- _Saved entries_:
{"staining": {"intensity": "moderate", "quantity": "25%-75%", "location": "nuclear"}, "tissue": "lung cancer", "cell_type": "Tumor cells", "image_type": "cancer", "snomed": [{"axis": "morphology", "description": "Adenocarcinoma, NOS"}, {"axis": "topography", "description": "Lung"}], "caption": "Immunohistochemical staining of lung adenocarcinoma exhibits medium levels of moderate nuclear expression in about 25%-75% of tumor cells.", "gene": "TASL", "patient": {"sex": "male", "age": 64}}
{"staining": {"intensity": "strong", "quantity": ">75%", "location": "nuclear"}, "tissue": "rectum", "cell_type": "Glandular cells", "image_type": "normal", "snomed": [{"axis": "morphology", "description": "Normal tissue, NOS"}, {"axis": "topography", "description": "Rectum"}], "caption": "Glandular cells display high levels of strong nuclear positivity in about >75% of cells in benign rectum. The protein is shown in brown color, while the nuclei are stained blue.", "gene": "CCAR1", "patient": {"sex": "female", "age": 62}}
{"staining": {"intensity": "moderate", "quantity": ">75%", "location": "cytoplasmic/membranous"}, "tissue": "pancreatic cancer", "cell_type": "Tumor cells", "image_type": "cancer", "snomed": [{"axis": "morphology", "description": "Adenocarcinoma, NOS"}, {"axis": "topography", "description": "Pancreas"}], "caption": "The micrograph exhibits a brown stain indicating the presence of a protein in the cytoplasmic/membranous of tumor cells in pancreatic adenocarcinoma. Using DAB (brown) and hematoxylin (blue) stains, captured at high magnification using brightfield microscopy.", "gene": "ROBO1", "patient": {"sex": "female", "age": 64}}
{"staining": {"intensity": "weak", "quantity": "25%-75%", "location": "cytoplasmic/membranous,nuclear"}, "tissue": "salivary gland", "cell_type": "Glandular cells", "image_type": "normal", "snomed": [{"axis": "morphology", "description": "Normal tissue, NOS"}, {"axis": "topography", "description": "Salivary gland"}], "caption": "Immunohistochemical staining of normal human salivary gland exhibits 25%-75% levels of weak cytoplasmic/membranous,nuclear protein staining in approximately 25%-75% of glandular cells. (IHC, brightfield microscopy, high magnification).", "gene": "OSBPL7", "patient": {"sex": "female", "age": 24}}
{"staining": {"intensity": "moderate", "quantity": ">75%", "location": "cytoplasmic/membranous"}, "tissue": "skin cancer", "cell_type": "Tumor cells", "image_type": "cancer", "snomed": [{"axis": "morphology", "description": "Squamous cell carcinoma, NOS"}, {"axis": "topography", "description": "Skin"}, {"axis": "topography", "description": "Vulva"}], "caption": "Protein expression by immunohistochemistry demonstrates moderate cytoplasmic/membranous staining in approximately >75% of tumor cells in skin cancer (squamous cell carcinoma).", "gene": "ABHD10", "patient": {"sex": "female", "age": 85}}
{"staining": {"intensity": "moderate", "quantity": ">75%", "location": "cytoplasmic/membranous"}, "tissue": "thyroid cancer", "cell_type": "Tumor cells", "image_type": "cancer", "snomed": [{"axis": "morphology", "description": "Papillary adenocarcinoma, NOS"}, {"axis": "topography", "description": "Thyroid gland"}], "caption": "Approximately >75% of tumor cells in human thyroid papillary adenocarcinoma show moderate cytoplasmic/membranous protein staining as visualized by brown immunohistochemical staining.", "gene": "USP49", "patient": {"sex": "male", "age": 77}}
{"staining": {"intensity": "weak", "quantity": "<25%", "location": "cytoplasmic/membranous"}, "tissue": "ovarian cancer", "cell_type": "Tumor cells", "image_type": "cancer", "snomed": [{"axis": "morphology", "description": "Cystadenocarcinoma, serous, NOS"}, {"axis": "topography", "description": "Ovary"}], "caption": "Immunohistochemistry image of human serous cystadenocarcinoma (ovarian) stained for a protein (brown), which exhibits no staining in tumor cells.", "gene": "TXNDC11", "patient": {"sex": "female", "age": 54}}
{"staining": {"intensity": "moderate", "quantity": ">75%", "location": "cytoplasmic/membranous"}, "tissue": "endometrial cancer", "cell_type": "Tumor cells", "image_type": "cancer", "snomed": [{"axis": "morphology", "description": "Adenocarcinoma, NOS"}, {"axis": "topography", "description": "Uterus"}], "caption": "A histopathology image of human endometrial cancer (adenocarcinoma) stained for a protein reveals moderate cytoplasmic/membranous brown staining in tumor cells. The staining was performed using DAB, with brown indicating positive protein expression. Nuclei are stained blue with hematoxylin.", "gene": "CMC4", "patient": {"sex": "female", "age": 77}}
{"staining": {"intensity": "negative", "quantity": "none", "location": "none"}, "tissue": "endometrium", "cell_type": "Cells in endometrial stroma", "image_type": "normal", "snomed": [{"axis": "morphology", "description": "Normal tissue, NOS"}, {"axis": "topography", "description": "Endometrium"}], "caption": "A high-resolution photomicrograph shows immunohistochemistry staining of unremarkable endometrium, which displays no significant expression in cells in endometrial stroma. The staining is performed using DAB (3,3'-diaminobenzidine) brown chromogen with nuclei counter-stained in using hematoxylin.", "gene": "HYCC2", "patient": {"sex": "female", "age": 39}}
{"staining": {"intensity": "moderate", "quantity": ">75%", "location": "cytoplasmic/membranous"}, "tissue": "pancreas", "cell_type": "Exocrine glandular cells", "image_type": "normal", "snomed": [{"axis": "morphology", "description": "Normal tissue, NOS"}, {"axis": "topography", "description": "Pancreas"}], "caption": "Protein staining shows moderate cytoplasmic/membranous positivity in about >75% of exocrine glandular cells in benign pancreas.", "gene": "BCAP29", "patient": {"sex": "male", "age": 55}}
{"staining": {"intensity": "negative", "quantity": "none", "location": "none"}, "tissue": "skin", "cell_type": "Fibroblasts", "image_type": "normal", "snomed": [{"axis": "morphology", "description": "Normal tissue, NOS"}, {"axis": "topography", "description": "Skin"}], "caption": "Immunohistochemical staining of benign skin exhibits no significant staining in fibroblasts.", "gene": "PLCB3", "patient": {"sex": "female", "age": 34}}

- _Work required_:
Exact duplication of all the data above is expected.

- _Answer to the problem_:
{"staining": {"intensity": "moderate", "quantity": "25%-75%", "location": "nuclear"}, "tissue": "lung cancer", "cell_type": "Tumor cells", "image_type": "cancer", "snomed": [{"axis": "morphology", "description": "Adenocarcinoma, NOS"}, {"axis": "topography", "description": "Lung"}], "caption": "Immunohistochemical staining of lung adenocarcinoma exhibits medium levels of moderate nuclear expression in about 25%-75% of tumor cells.", "gene": "TASL", "patient": {"sex": "male", "age": 64}}
{"staining": {"intensity": "strong", "quantity": ">75%", "location": "nuclear"}, "tissue": "rectum", "cell_type": "Glandular cells", "image_type": "normal", "snomed": [{"axis": "morphology", "description": "Normal tissue, NOS"}, {"axis": "topography", "description": "Rectum"}], "caption": "Glandular cells display high levels of strong nuclear positivity in about >75% of cells in benign rectum. The protein is shown in brown color, while the nuclei are stained blue.", "gene": "CCAR1", "patient": {"sex": "female", "age": 62}}
{"staining": {"intensity": "moderate", "quantity": ">75%", "location": "cytoplasmic/membranous"}, "tissue": "pancreatic cancer", "cell_type": "Tumor cells", "image_type": "cancer", "snomed": [{"axis": "morphology", "description": "Adenocarcinoma, NOS"}, {"axis": "topography", "description": "Pancreas"}], "caption": "The micrograph exhibits a brown stain indicating the presence of a protein in the cytoplasmic/membranous of tumor cells in pancreatic adenocarcinoma. Using DAB (brown) and hematoxylin (blue) stains, captured at high magnification using brightfield microscopy.", "gene": "ROBO1", "patient": {"sex": "female", "age": 64}}
{"staining": {"intensity": "weak", "quantity": "25%-75%", "location": "cytoplasmic/membranous,nuclear"}, "tissue": "salivary gland", "cell_type": "Glandular cells", "image_type": "normal", "snomed": [{"axis": "morphology", "description": "Normal tissue, NOS"}, {"axis": "topography", "description": "Salivary gland"}], "caption": "Immunohistochemical staining of normal human salivary gland exhibits 25%-75% levels of weak cytoplasmic/membranous,nuclear protein staining in approximately 25%-75% of glandular cells. (IHC, brightfield microscopy, high magnification).", "gene": "OSBPL7", "patient": {"sex": "female", "age": 24}}
{"staining": {"intensity": "moderate", "quantity": ">75%", "location": "cytoplasmic/membranous"}, "tissue": "skin cancer", "cell_type": "Tumor cells", "image_type": "cancer", "snomed": [{"axis": "morphology", "description": "Squamous cell carcinoma, NOS"}, {"axis": "topography", "description": "Skin"}, {"axis": "topography", "description": "Vulva"}], "caption": "Protein expression by immunohistochemistry demonstrates moderate cytoplasmic/membranous staining in approximately >75% of tumor cells in skin cancer (squamous cell carcinoma).", "gene": "ABHD10", "patient": {"sex": "female", "age": 85}}
{"staining": {"intensity": "moderate", "quantity": ">75%", "location": "cytoplasmic/membranous"}, "tissue": "thyroid cancer", "cell_type": "Tumor cells", "image_type": "cancer", "snomed": [{"axis": "morphology", "description": "Papillary adenocarcinoma, NOS"}, {"axis": "topography", "description": "Thyroid gland"}], "caption": "Approximately >75% of tumor cells in human thyroid papillary adenocarcinoma show moderate cytoplasmic/membranous protein staining as visualized by brown immunohistochemical staining.", "gene": "USP49", "patient": {"sex": "male", "age": 77}}
{"staining": {"intensity": "weak", "quantity": "<25%", "location": "cytoplasmic/membranous"}, "tissue": "ovarian cancer", "cell_type": "Tumor cells", "image_type": "cancer", "snomed": [{"axis": "morphology", "description": "Cystadenocarcinoma, serous, NOS"}, {"axis": "topography", "description": "Ovary"}], "caption": "Immunohistochemistry image of human serous cystadenocarcinoma (ovarian) stained for a protein (brown), which exhibits no staining in tumor cells.", "gene": "TXNDC11", "patient": {"sex": "female", "age": 54}}
{"staining": {"intensity": "moderate", "quantity": ">75%", "location": "cytoplasmic/membranous"}, "tissue": "endometrial cancer", "cell_type": "Tumor cells", "image_type": "cancer", "snomed": [{"axis": "morphology", "description": "Adenocarcinoma, NOS"}, {"axis": "topography", "description": "Uterus"}], "caption": "A histopathology image of human endometrial cancer (adenocarcinoma) stained for a protein reveals moderate cytoplasmic/membranous brown staining in tumor cells. The staining was performed using DAB, with brown indicating positive protein expression. Nuclei are stained blue with hematoxylin.", "gene": "CMC4", "patient": {"sex": "female", "age": 77}}
{"staining": {"intensity": "negative", "quantity": "none", "location": "none"}, "tissue": "endometrium", "cell_type": "Cells in endometrial stroma", "image_type": "normal", "snomed": [{"axis": "morphology", "description": "Normal tissue, NOS"}, {"axis": "topography", "description": "Endometrium"}], "caption": "A high-resolution photomicrograph shows immunohistochemistry staining of unremarkable endometrium, which displays no significant expression in cells in endometrial stroma. The staining is performed using DAB (3,3'-diaminobenzidine) brown chromogen with nuclei counter-stained in using hematoxylin.", "gene": "HYCC2", "patient": {"sex": "female", "age": 39}}
{"staining": {"intensity": "moderate", "quantity": ">75%", "location": "cytoplasmic/membranous"}, "tissue": "pancreas", "cell_type": "Exocrine glandular cells", "image_type": "normal", "snomed": [{"axis": "morphology", "description": "Normal tissue, NOS"}, {"axis": "topography", "description": "Pancreas"}], "caption": "Protein staining shows moderate cytoplasmic/membranous positivity in about >75% of exocrine glandular cells in benign pancreas.", "gene": "BCAP29", "patient": {"sex": "male", "age": 55}}
{"staining": {"intensity": "negative", "quantity": "none", "location": "none"}, "tissue": "skin", "cell_type": "Fibroblasts", "image_type": "normal", "snomed": [{"axis": "morphology", "description": "Normal tissue, NOS"}, {"axis": "topography", "description": "Skin"}], "caption": "Immunohistochemical staining of benign skin exhibits no significant staining in fibroblasts.", "gene": "PLCB3", "patient": {"sex": "female", "age": 34}}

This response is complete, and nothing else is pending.